If $y_1$ and $y_2$ are linearly independent solutions (set of fundamental solutions) of homogeneous ODE 2 $$ y'' + p(t) y' + q(t) y = 0 $$ prove that between 2 consecutive roots of $y_1$ there exists one and only one root of $y_2$
I believe Abels theorem is required in addition to the Wronskian formula, and the fact that since both solutions are LI, the Wronskian is non zero
I don´t have a clue how to approach this problem, any advice as well as a solution is welcome
Thanks in advance
On
Let $a$ and $b$ denote the two consecutive roots of $y_2$. We will show the existence and uniqueness of zero of $y_1$ between $a$ and $b$.
For existence, assume for the sake of contradiction that $y_1$ does not vanish on $(a,b)$. Then $z:=y_2/y_1$ is differentiable there, and your calculation shows $z'=W/y_1^2$. By your observation that neither $a$ nor $b$ are zeros of $y_1$, we have $z(a)=z(b)=0$. By Rolle's theorem, there is some place in $(a,b)$ where $z'$, and thus $W$, vanishes. This contradicts the fact that $W$ never vanishes.
For uniqueness, assume $y_1$ has two roots on $(a,b)$, say $c$ and $d$. Apply the same argument above to the reciprocal $z^{-1}=y_1/y_2$ to conclude that $y_2$ must vanish somewhere in $(c,d)\subset(a,b)$, contradicting the fact that $a$ and $b$ are consecutive roots of $y_2$.
Source: https://math.stackexchange.com/a/2689725/581242 Source:
I don't know what the precise minimal conditions are for this proof but it will suffice to assume that $y_1$, $y_2$, $p$ and $q$ are smooth for all $t$ of interest.
The Wronskian $W(t)$ for these solutions is given by $$ W(t) = y_1(t) y_2'(t) - y_2(t) y_1'(t)$$ and is smooth (from our assumptions).
If $y_1$ and $y_2$ are linearly dependent then $W(t) \neq 0$ for all $t$ (this also depends on the smoothness of $p$ and $q$ I think). Since $W(t)$ is smooth this implies that $W(t)$ is positive for all $t$ or negative for all $t$. We will assume w.l.o.g. that $$W(t) > 0, \quad \forall t$$
Now suppose that $t_1$ and $t_2$ are two consecutive roots of $y_1$ with $t_1 < t_2$. We have then that $y_1(t_1) = y_1(t_2) = 0$. But this means that $$W(t_1) = y_1(t_1) y_2'(t_1) - y_2(t_1) y_1'(t_1) = - y_2(t_1) y_1'(t_1) > 0.$$
We can easily see here that if $t_1$ is a root of $y_1$ it cannot also be a root of $y_2$. Also we see that any root of $y_1$ must have non-zero slope and must therefore result in a sign-change for $y_1$. Likewise for $t_2$ we must have $$ - y_2(t_2) y_1'(t_2) > 0. $$ so this is also not a root of $y_2$ and represents a sign-change for $y_1$.
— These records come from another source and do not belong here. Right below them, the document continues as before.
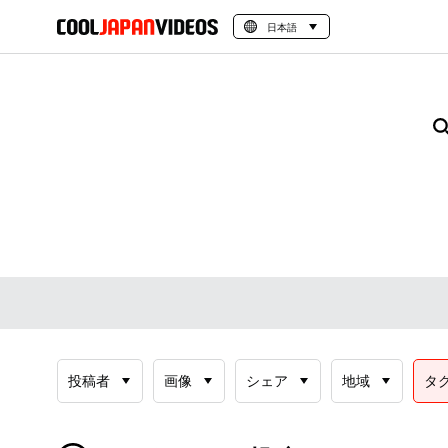
日本語
投稿者
画像
シェア
地域
タ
Now if $t_1$ and $t_2$ are two consecutive sign-changing roots of $y_1$ is follows that the slopes $y_1'(t_1)$ and $y_1'(t_2)$ must have opposite sign. But from our last two inequalities that implies that $y_2(t_1)$ and $y_2(t_2)$ must also have opposite sign. The intermediate value theorem gives that there is at least one root $t_3$ of $y_2$ with $t_1 < t_3 < t_2$.
We've proved that there is at least one root for $y_2$ between any consecutive roots of $y_1$. To see that there is exactly one, reverse the argument above: between any two consecutive roots of $y_2$ there must be at least one root of $y_1$.